**EXERCÍCIOS PROPOSTOS:**
1. Na notícia sobre o petroleiro Marinera, qual era a bandeira sob a qual o navio navegava antes de passar a trafegar com bandeira russa?
2. Resuma em duas frases a notícia sobre o petroleiro Marinera.

EUA planejam interceptar navio petroleiro que escapou do bloqueio
Embarcação Marinera trafega com bandeira russa e continua na mira das forças norte-americanas, após o ataque na Venezuela
A interceptação de navios petroleiros que transportam petróleo venezuelano continua nos planos dos Estados Unidos, mesmo após o ataque contra a Venezuela, ocorrido no último sábado (03/01).
Segundo reportagem da CBS News, que ouviu oficiais da inteligência norte-americana, o petroleiro Marinera, que escapou da interceptação no mês passado, sob o nome Bella 1, continua na mira dos Estados Unidos.
A embarcação navegava sob bandeira do Panamá e encontra-se sancionada pelo Departamento do Tesouro, desde 2024, por comercializar petróleo iraniano, país sancionado pelos Estados Unidos. Os oficiais disseram ao jornal que o objetivo é apreender o navio e não afundá-lo.
Agora, informa a CBS News, a embarcação trafega sob bandeira russa, o que pode provocar atritos com Moscou, que já pediu oficialmente para que os Estados Unidos cessem as tentativas de interceptar a embarcação. A reportagem destaca que, no Registro Marítimo de Navegação da Rússia, o navio consta como atracado na costa oeste do Mar Negro.
Apesar dos pedidos da Rússia, os dois oficiais ouvidos pelo jornal afirmam que o procedimento pode ocorrer ainda nesta semana, mas também ponderaram que como qualquer ação, ela pode ser arquivada.

EUA planejam interceptar navio petroleiro que escapou do bloqueio
US Secretary of Homeland Security Kristi Noem/X
Bloqueio naval
O bloquei naval aos petroleiros na Venezuela teve início em 16 de dezembro. Até agora, dois navios foram apreendidos: o Skipper que seguia para a China, com bandeira da Guiana, em 10 de dezembro; e o Centuries, detido dez dias depois.
Na época, as autoridades Venezuelas classificaram as ações de “roubo” e “ato de pirataria”. A Casa Branca, no entanto, alegou que as embarcações compõem uma frota ilegal de transporte de petróleo de países sancionados, como a Rússia, o Irã e a Venezuela.
Segundo reportagem do New York Times, no último sábado (03/01), dia do ataque norte-americano contra Caracas, pelo menos 16 petroleiros, atingidos pelas sanções dos EUA, disfarçaram suas verdadeiras localizações ou desligaram seus sinais de transmissão, evitando um grande bloqueio.

**DADOS PARA ANÁLISE:**
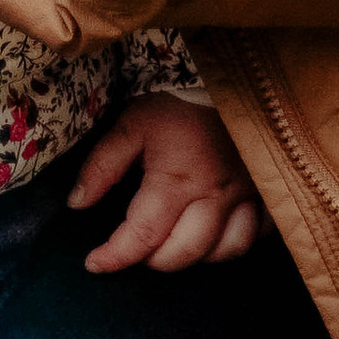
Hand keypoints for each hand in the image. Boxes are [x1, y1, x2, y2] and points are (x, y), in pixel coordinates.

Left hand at [68, 97, 259, 274]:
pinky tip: (219, 234)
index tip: (95, 263)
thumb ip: (102, 166)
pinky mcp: (262, 190)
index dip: (115, 256)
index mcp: (176, 180)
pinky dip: (236, 241)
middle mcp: (213, 195)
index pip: (142, 236)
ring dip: (197, 256)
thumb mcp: (130, 126)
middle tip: (137, 248)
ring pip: (225, 250)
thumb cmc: (173, 103)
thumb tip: (76, 204)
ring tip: (175, 243)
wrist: (220, 75)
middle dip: (154, 260)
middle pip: (184, 253)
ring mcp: (243, 195)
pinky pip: (257, 233)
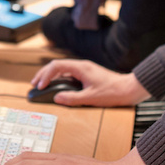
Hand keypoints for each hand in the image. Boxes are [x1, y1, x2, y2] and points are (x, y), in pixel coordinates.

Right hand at [30, 59, 149, 106]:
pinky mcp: (87, 75)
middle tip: (34, 84)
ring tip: (42, 85)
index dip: (45, 75)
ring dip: (51, 76)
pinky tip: (56, 87)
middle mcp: (81, 66)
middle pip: (57, 65)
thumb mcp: (90, 98)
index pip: (56, 66)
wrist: (129, 89)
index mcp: (81, 68)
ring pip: (62, 69)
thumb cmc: (113, 92)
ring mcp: (84, 70)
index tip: (39, 86)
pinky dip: (59, 79)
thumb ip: (72, 98)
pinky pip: (69, 74)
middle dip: (44, 74)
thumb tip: (56, 98)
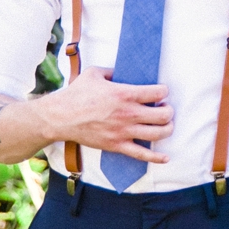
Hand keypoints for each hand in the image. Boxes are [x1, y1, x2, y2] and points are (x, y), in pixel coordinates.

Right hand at [37, 67, 173, 163]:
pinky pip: (142, 155)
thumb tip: (125, 71)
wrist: (60, 117)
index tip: (161, 92)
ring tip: (164, 125)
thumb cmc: (76, 94)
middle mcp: (128, 114)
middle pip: (164, 115)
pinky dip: (156, 157)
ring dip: (167, 129)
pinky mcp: (117, 145)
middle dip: (169, 111)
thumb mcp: (95, 73)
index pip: (159, 93)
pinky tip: (165, 157)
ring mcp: (123, 132)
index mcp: (125, 94)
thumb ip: (114, 71)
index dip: (164, 91)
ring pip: (158, 134)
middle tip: (164, 109)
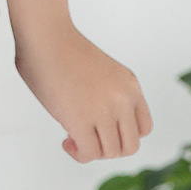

**SOLUÇÕES:**
1. Bandeira do Panamá.

2. Segundo a CBS News, mesmo após o ataque contra a Venezuela, os Estados Unidos continuam planejando apreender o petroleiro Marinera, que escapou da interceptação no mês passado sob o nome Bella 1 e agora trafega sob bandeira russa, apesar de Moscou ter pedido oficialmente o fim das tentativas. No bloqueio naval aos petroleiros na Venezuela, dois navios já foram apreendidos, o Skipper e o Centuries, e, segundo o New York Times, pelo menos 16 petroleiros sancionados disfarçaram suas localizações ou desligaram seus sinais no dia do ataque.